デレビの最大の宿命は、一過性であるということです。映像も音も、視聴者の意思にはかかわりなく流れていきます。ある場面で視聴者が立ちどまって考えようとしても、つねにそれを拒んで、瞬間、瞬間で消えていきます。しかも、再放送を待つか、ビデオテープにたよるかしないかぎり、その番組を、もう二度と求めることはできません。
つまり、くる日もくる日もテレビばかりを楽しんでいると、自分でも気づかないうちに、立ちどまって思考することを忘れていきます。マスコミとの接触を皮相的、せつな的なものに終わらせることに慣れてしまいます。また、疑問を疑問のままにほうむり去ることにもなれ、これらが、思考の浅い人間を形成することにつながっていくのです。
さて、これに対して読書は、まず、なによりも、その本の1ページを相手に、1行を相手に、読者の意思のままに立ちどまって考えることを許してくれます。その1ページ、1行と反復して対話することも許してくれます。また、疑問が生じたときは、その本とのつきあいをいちじ中座して疑問をとき、ふたたび、つきあいをはじめることもできます。さらに、もしも、その本が身近にあれば、その本を生涯の友、生涯の師とすることもできます。つまり、これらが読書本来の価値として高く評価されてきたものであり、だからこそ深い読書が、思考の深い人間の形成に大きく寄与することになるのです。
● 本は立ちどまって深く考えさせる
物理学者・随筆家として名高い寺田寅彦は、名著 「寺田寅彦随筆集」 中で 「読書と今昔」 について語り、そのなかで、つぎのようなことを言っています。

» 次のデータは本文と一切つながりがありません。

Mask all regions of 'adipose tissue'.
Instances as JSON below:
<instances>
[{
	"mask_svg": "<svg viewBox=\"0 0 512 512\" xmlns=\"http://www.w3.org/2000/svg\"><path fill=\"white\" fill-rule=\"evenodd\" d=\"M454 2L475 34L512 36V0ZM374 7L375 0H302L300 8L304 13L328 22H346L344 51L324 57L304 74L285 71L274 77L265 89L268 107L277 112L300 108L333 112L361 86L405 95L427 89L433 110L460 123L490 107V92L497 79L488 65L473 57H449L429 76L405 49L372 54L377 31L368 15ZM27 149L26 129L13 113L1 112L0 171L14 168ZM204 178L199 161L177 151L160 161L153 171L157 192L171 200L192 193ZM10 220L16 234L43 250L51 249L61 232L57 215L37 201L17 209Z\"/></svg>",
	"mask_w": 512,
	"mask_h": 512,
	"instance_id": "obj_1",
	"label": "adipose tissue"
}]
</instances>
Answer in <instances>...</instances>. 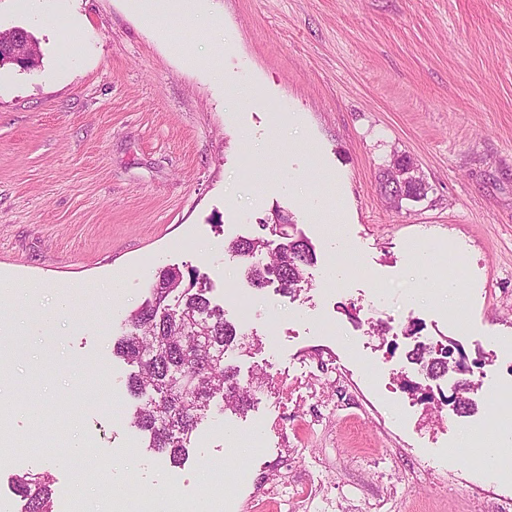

「あるとき、ちっとも興味のなかった書物が、ちがったときに読んでみると、ひじょうに興味をおぼえることも珍しくない。(中略) たいへんおもしろく、読めば読むほど、おもしろ味の深入りする書物もある。(中略) 二、三ページ読んだきりで投げ出したり、また、ページをめくって挿絵を見ただけの本でも、ずっと後になって、意外に役だつ場合もある」。
寺田寅彦がここで言っているのは、1冊をなんどでもくり返して読めることへの、楽しみではないでしょうか。また、その本と、自分の思いどおりに対話できることへの、よろこびではないでしょうか。
ところが、当然のことながらテレビは、中途で投げ出しておいて、のちに、再び見ることなど、また、なんどでも見ることなど、とてもできません。内外の思想家は 「人間は、あるときはとまどい、あるときはつまずきながら反復して考えることがたいせつであり、立ちどまって考えることは人間を深くする」 という意味のことを言っていますが、テレビにそれを要求することはできません。というより、テレビは、むしろ、それを阻害しているのです。